# Cajon smoked poule d'eau



## hoghunter011583 (Jul 21, 2008)

Ok I been wanting to post some of my southern recipes but never have taken the time to do it. Goob has inspired me with his **** so here goes.

I don't have pics but I'll start adding them as I cook stuff in the future.

Start with 6 poule d'eau, that is cajun french for water hen or in Utah language COOTS!!!
Here is what you'll need.
1 lb. of your favorite sausage.
1lb. of whole mushrooms.

Skin your coots out with the legs and breast attached to the bone.
cut the legs from the body
Fill a big deep pot with about 1.5 gallons of water 
throw in 6 tablespoons of Louisiana crab boil season. 
Bring your water to a boil and throw the mushrooms and sausage in, boil them for 15 minutes.
Now put your coots in and bring them back to a boil till the meat is tender.
After boiling remove from heat and let sit for 45 minutes to soak in all the seasoning.

You can either warm it back up and eat it just like that or what I prefer is to take the meat off the breast and shred it, ad BBQ and make a pulled coot sandwich on some homemade hoagie buns!
The legs I eat as my little snack on the side of the sandwich.
I eat the sausage and mushrooms just how they come out the pot.

The best is to take the coot out of the water, and smoke it then make a coot stuffing!!
I like to make it pretty spicy!! Trust me, it is awesome!!! You'll never pass a coot up again!!


----------



## wyogoob (Sep 7, 2007)

Ya gotta love that! Interesting recipes, thanks for posting.

Where I come from a coot was usually the first waterfowl species a younster shot. And we had to eat anything we shot.

Ya know, coots eat the same thing, spago pondweed, as all those other fancy-smancy ducks out in the marsh. 

c'est bon


----------

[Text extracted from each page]

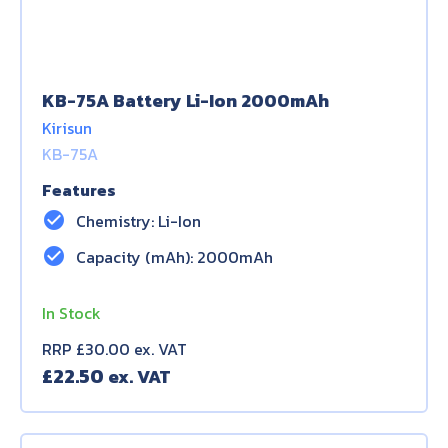
KB-75A Battery Li-Ion 2000mAh
Kirisun
KB-75A
Features
check_circle
Chemistry: Li-Ion
check_circle
Capacity (mAh): 2000mAh
In Stock
RRP £30.00 ex. VAT
£
22.50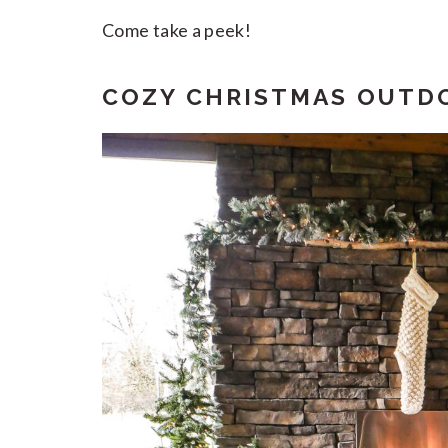
Come take a peek!
COZY CHRISTMAS OUTDO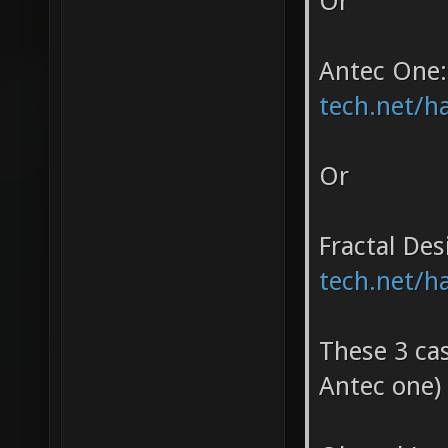
Or
Antec One
tech.net/h
Or
Fractal Des
tech.net/h
These 3 cas
Antec one)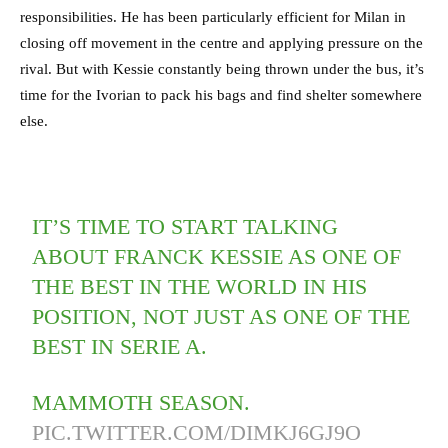
responsibilities. He has been particularly efficient for Milan in
closing off movement in the centre and applying pressure on the
rival. But with Kessie constantly being thrown under the bus, it’s
time for the Ivorian to pack his bags and find shelter somewhere
else.
IT’S TIME TO START TALKING
ABOUT FRANCK KESSIE AS ONE OF
THE BEST IN THE WORLD IN HIS
POSITION, NOT JUST AS ONE OF THE
BEST IN SERIE A.
MAMMOTH SEASON.
PIC.TWITTER.COM/DIMKJ6GJ9O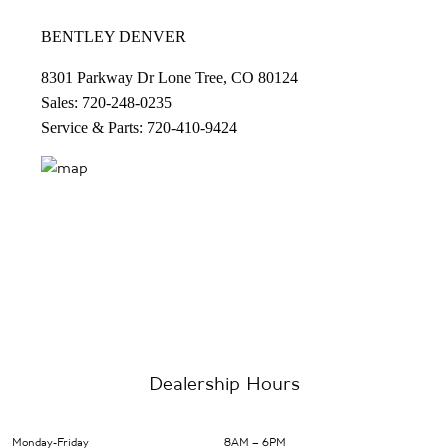
BENTLEY DENVER
8301 Parkway Dr Lone Tree, CO 80124
Sales: 720-248-0235
Service & Parts: 720-410-9424
Dealership Hours
Monday-Friday
8AM – 6PM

**Questions on the material**:
1 - Write out the portion of the coot recipe thread that begins at the words "cut the legs" and stops after "all the seasoning.".
2 - Translate this sentence from the coot recipe thread into Spanish: "After boiling remove from heat and let sit for 45 minutes to soak in all the seasoning."
3 - According to the coot recipe thread, how much Louisiana crab boil seasoning goes into the pot of water?
These records come from a different source than the coot recipe thread.

**Answers for the tasks**:
1 -
cut the legs from the body
Fill a big deep pot with about 1.5 gallons of water 
throw in 6 tablespoons of Louisiana crab boil season. 
Bring your water to a boil and throw the mushrooms and sausage in, boil them for 15 minutes.
Now put your coots in and bring them back to a boil till the meat is tender.
After boiling remove from heat and let sit for 45 minutes to soak in all the seasoning.

2 - Después de hervir, retíralo del fuego y déjalo reposar 45 minutos para que absorba todo el condimento.

3 - 6 tablespoons.